How to check the exit status of an application after using 'open' in shell

I've looked all over for this and I'm not entirely sure how to do this.

I want to use a bash script to open an application using 'open' and then check the exit status of the application after it has finished.

As far as I am aware, open -W will exit with status 0 so long as the application did open, I'm not interested in this exit, I'm interested in the apps exit.

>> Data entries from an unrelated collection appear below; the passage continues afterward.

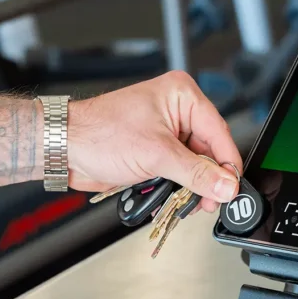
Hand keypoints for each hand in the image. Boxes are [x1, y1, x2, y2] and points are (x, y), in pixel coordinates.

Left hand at [67, 72, 240, 212]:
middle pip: (208, 151)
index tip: (232, 187)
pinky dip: (177, 188)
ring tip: (188, 202)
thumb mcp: (156, 154)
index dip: (227, 164)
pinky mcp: (156, 151)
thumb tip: (224, 185)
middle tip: (209, 201)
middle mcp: (177, 111)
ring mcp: (166, 133)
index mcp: (182, 96)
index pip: (219, 132)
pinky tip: (172, 199)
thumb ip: (195, 173)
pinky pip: (178, 173)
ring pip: (194, 165)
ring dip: (191, 186)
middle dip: (208, 179)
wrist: (65, 148)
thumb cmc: (98, 133)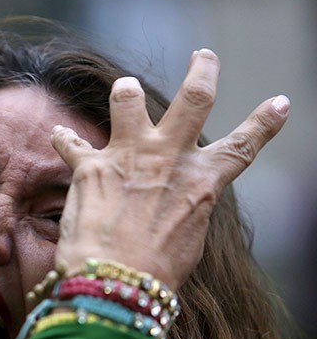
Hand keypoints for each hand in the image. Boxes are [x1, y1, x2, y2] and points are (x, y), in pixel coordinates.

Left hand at [51, 49, 289, 287]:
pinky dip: (64, 138)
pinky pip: (72, 142)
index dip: (265, 123)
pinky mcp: (90, 166)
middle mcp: (168, 159)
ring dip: (127, 90)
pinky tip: (58, 134)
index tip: (280, 103)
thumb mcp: (188, 239)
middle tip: (204, 57)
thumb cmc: (155, 272)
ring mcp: (128, 156)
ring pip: (128, 99)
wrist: (115, 282)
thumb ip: (187, 207)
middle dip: (203, 71)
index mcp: (201, 182)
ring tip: (126, 88)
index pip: (242, 146)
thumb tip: (182, 200)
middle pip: (194, 98)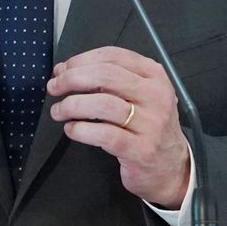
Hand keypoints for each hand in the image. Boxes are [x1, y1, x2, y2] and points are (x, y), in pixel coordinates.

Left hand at [47, 46, 189, 208]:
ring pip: (101, 104)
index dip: (81, 60)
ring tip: (58, 111)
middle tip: (54, 87)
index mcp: (154, 76)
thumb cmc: (148, 127)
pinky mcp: (140, 150)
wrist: (172, 169)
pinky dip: (80, 129)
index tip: (62, 69)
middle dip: (72, 79)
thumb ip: (108, 81)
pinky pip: (103, 133)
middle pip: (105, 76)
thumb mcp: (138, 97)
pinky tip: (72, 129)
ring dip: (71, 105)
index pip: (113, 56)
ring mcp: (151, 124)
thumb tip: (64, 70)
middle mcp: (156, 96)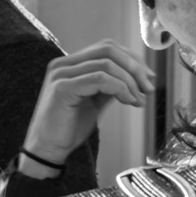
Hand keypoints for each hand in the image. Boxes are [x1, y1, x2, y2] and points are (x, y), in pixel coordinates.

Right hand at [22, 40, 154, 173]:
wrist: (47, 149)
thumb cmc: (68, 127)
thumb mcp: (94, 101)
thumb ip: (110, 85)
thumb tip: (136, 78)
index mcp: (70, 63)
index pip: (106, 47)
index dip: (132, 59)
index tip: (147, 77)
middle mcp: (63, 64)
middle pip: (108, 50)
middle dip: (134, 67)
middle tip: (148, 87)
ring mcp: (61, 74)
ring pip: (106, 64)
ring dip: (129, 81)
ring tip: (138, 99)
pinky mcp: (62, 88)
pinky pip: (99, 79)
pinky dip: (120, 88)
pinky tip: (128, 101)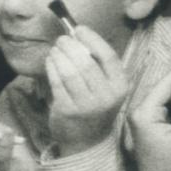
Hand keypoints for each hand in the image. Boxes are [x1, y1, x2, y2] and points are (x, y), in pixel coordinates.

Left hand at [45, 28, 128, 155]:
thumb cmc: (95, 105)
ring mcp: (86, 105)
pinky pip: (56, 82)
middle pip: (85, 62)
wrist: (87, 141)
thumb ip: (97, 63)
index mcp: (120, 86)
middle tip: (61, 39)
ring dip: (59, 55)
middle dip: (70, 46)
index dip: (92, 39)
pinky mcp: (67, 110)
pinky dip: (51, 67)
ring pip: (69, 71)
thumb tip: (77, 34)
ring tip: (55, 50)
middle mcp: (106, 96)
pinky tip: (50, 61)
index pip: (108, 56)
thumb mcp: (106, 86)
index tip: (79, 29)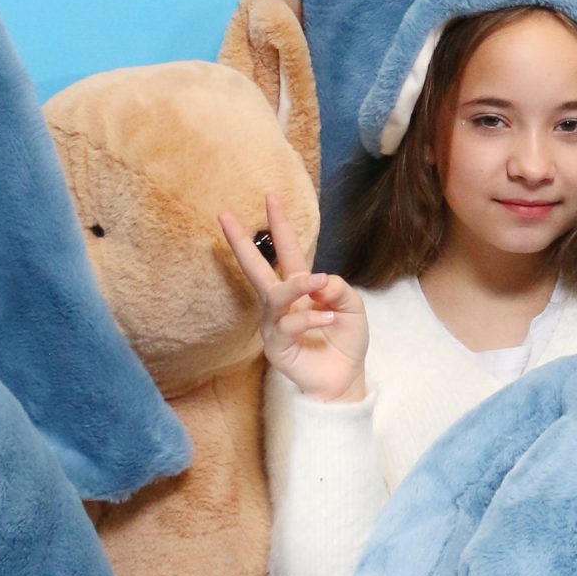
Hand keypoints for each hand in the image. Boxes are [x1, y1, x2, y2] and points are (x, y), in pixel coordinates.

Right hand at [219, 195, 369, 402]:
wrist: (344, 378)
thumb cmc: (345, 341)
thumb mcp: (351, 306)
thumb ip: (337, 288)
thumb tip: (317, 278)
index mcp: (301, 288)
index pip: (288, 251)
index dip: (280, 225)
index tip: (271, 197)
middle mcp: (282, 303)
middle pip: (256, 268)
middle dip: (241, 242)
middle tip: (225, 215)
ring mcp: (275, 324)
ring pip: (277, 296)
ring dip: (298, 286)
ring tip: (318, 283)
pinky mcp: (275, 345)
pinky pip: (289, 324)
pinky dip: (310, 317)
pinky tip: (328, 318)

Currently I have the following script:

trap "echo manual abort; exit 1"  1 2 3 15; 
while open -W /path/to/MyApp.app
    echo "all is well"
done

exit 0 

Which opens the app and then waits, if the exit status is 0 it will re-open the app again after closing. This is intended however, what I want is to be able to stop this script if the app itself didn't exit 0 rather than the command 'open' successfully exiting.

So in short:

Open MyApp.app

if MyApp.app (not open) crashes, stop the script, otherwise, re-open MyApp.app

My answer is: you can't with open even with the -W flag. Rather use a shell script repeat_run which might be built as follows:

cat >repeat_run.sh <<'__eof__'
#!/bin/sh
app_name=$1
bin_name=`defaults read /Applications/${app_name}.app/Contents/Info.plist CFBundleExecutable 2>/dev/null`
if [ "${bin_name}" = "" ] ; then
    echo "${app_name} not found" >&2
    exit 2
fi
bin_path=/Applications/${app_name}.app/Contents/MacOS/${bin_name}
trap "echo manual abort ; exit 1"  1 2 3 15
while : ; do
    ${bin_path}
    rc=$?
    case $rc in
        0)      echo "$1 terminated correctly" ;;
        *)      exit ${rc} ;;
    esac
done
__eof__
make repeat_run
./repeat_run Pages